- **Action item**: Exact repetition is required: reproduce every line of the data.

[Stored items]
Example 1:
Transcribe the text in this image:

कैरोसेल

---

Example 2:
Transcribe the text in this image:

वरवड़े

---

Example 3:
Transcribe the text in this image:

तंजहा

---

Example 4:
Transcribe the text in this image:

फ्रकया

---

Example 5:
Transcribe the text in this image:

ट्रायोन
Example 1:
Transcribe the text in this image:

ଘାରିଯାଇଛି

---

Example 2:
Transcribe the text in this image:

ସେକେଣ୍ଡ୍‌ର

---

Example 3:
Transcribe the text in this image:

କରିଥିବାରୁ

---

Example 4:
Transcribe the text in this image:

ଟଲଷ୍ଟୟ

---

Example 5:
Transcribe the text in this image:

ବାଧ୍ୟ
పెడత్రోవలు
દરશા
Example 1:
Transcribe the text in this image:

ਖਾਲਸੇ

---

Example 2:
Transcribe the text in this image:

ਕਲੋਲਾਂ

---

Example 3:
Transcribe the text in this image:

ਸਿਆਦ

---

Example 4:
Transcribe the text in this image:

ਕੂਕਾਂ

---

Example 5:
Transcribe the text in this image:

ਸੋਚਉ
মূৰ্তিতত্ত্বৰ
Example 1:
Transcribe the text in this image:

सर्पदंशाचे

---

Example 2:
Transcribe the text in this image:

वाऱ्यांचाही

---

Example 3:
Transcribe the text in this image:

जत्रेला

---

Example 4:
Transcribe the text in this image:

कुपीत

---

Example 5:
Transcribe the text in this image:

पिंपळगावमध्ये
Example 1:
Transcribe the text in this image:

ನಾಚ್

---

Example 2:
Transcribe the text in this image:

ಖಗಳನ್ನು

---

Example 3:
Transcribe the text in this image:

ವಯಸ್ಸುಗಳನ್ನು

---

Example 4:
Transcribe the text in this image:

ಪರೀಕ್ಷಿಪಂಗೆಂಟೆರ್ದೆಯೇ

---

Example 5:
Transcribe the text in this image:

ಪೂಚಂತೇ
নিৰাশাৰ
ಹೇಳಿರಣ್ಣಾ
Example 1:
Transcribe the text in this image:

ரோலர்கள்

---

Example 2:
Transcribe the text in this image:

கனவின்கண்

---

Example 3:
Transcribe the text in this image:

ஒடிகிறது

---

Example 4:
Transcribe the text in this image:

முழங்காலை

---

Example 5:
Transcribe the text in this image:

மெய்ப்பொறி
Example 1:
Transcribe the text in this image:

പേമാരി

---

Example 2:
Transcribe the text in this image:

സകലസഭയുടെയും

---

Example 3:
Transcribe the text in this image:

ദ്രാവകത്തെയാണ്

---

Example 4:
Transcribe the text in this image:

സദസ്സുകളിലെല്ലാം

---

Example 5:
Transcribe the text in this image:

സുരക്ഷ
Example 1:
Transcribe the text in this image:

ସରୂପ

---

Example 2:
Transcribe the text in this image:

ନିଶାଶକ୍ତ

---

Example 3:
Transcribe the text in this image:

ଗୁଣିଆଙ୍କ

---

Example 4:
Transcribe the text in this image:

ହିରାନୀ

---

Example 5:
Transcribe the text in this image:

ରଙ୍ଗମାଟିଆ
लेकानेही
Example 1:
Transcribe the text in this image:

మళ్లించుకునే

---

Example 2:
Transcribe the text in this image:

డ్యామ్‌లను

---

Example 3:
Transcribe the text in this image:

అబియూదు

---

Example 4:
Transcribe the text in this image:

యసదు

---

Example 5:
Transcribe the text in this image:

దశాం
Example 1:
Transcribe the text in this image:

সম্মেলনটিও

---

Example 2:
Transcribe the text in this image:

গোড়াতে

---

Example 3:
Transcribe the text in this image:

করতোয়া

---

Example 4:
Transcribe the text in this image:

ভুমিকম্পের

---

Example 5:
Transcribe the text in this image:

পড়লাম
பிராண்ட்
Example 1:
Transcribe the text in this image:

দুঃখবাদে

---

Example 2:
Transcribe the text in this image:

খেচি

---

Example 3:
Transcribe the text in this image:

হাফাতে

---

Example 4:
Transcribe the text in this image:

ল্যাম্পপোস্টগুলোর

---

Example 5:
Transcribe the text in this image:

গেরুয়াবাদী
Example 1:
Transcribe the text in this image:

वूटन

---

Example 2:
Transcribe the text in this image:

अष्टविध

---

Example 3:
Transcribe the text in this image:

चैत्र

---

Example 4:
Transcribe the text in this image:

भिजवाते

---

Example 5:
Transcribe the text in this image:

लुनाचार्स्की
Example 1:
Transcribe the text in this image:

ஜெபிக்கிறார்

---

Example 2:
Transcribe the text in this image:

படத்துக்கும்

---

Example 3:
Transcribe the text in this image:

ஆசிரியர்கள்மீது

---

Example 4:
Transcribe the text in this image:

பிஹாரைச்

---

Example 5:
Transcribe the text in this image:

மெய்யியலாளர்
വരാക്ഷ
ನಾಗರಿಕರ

- **Response area**:
Example 1:
Transcribe the text in this image:

कैरोसेल

---

Example 2:
Transcribe the text in this image:

वरवड़े

---

Example 3:
Transcribe the text in this image:

तंजहा

---

Example 4:
Transcribe the text in this image:

फ्रकया

---

Example 5:
Transcribe the text in this image:

ट्रायोन
Example 1:
Transcribe the text in this image:

ଘାରିଯାଇଛି

---

Example 2:
Transcribe the text in this image:

ସେକେଣ୍ଡ୍‌ର

---

Example 3:
Transcribe the text in this image:

କରିଥିବାରୁ

---

Example 4:
Transcribe the text in this image:

ଟଲଷ୍ଟୟ

---

Example 5:
Transcribe the text in this image:

ବାଧ୍ୟ
పెడత్రోవలు
દરશા
Example 1:
Transcribe the text in this image:

ਖਾਲਸੇ

---

Example 2:
Transcribe the text in this image:

ਕਲੋਲਾਂ

---

Example 3:
Transcribe the text in this image:

ਸਿਆਦ

---

Example 4:
Transcribe the text in this image:

ਕੂਕਾਂ

---

Example 5:
Transcribe the text in this image:

ਸੋਚਉ
মূৰ্তিতত্ত্বৰ
Example 1:
Transcribe the text in this image:

सर्पदंशाचे

---

Example 2:
Transcribe the text in this image:

वाऱ्यांचाही

---

Example 3:
Transcribe the text in this image:

जत्रेला

---

Example 4:
Transcribe the text in this image:

कुपीत

---

Example 5:
Transcribe the text in this image:

पिंपळगावमध्ये
Example 1:
Transcribe the text in this image:

ನಾಚ್

---

Example 2:
Transcribe the text in this image:

ಖಗಳನ್ನು

---

Example 3:
Transcribe the text in this image:

ವಯಸ್ಸುಗಳನ್ನು

---

Example 4:
Transcribe the text in this image:

ಪರೀಕ್ಷಿಪಂಗೆಂಟೆರ್ದೆಯೇ

---

Example 5:
Transcribe the text in this image:

ಪೂಚಂತೇ
নিৰাশাৰ
ಹೇಳಿರಣ್ಣಾ
Example 1:
Transcribe the text in this image:

ரோலர்கள்

---

Example 2:
Transcribe the text in this image:

கனவின்கண்

---

Example 3:
Transcribe the text in this image:

ஒடிகிறது

---

Example 4:
Transcribe the text in this image:

முழங்காலை

---

Example 5:
Transcribe the text in this image:

மெய்ப்பொறி
Example 1:
Transcribe the text in this image:

പേമാരി

---

Example 2:
Transcribe the text in this image:

സകലസഭയുടെയും

---

Example 3:
Transcribe the text in this image:

ദ്രാവകത്തെയാണ്

---

Example 4:
Transcribe the text in this image:

സദസ്സുകളിലെല്ലാം

---

Example 5:
Transcribe the text in this image:

സുരക്ഷ
Example 1:
Transcribe the text in this image:

ସରୂପ

---

Example 2:
Transcribe the text in this image:

ନିଶାଶକ୍ତ

---

Example 3:
Transcribe the text in this image:

ଗୁଣିଆଙ୍କ

---

Example 4:
Transcribe the text in this image:

ହିରାନୀ

---

Example 5:
Transcribe the text in this image:

ରଙ୍ଗମାଟିଆ
लेकानेही
Example 1:
Transcribe the text in this image:

మళ్లించుకునే

---

Example 2:
Transcribe the text in this image:

డ్యామ్‌లను

---

Example 3:
Transcribe the text in this image:

అబియూదు

---

Example 4:
Transcribe the text in this image:

యసదు

---

Example 5:
Transcribe the text in this image:

దశాం
Example 1:
Transcribe the text in this image:

সম্মেলনটিও

---

Example 2:
Transcribe the text in this image:

গোড়াতে

---

Example 3:
Transcribe the text in this image:

করতোয়া

---

Example 4:
Transcribe the text in this image:

ভুমিকম্পের

---

Example 5:
Transcribe the text in this image:

পড়লাম
பிராண்ட்
Example 1:
Transcribe the text in this image:

দুঃখবাদে

---

Example 2:
Transcribe the text in this image:

খেচি

---

Example 3:
Transcribe the text in this image:

হাফাতে

---

Example 4:
Transcribe the text in this image:

ল্যাম্পপোস্টগুলোর

---

Example 5:
Transcribe the text in this image:

গেরুয়াবাদী
Example 1:
Transcribe the text in this image:

वूटन

---

Example 2:
Transcribe the text in this image:

अष्टविध

---

Example 3:
Transcribe the text in this image:

चैत्र

---

Example 4:
Transcribe the text in this image:

भिजवाते

---

Example 5:
Transcribe the text in this image:

लुनाचार्स्की
Example 1:
Transcribe the text in this image:

ஜெபிக்கிறார்

---

Example 2:
Transcribe the text in this image:

படத்துக்கும்

---

Example 3:
Transcribe the text in this image:

ஆசிரியர்கள்மீது

---

Example 4:
Transcribe the text in this image:

பிஹாரைச்

---

Example 5:
Transcribe the text in this image:

மெய்யியலாளர்
വരാക്ഷ
ನಾಗರಿಕರ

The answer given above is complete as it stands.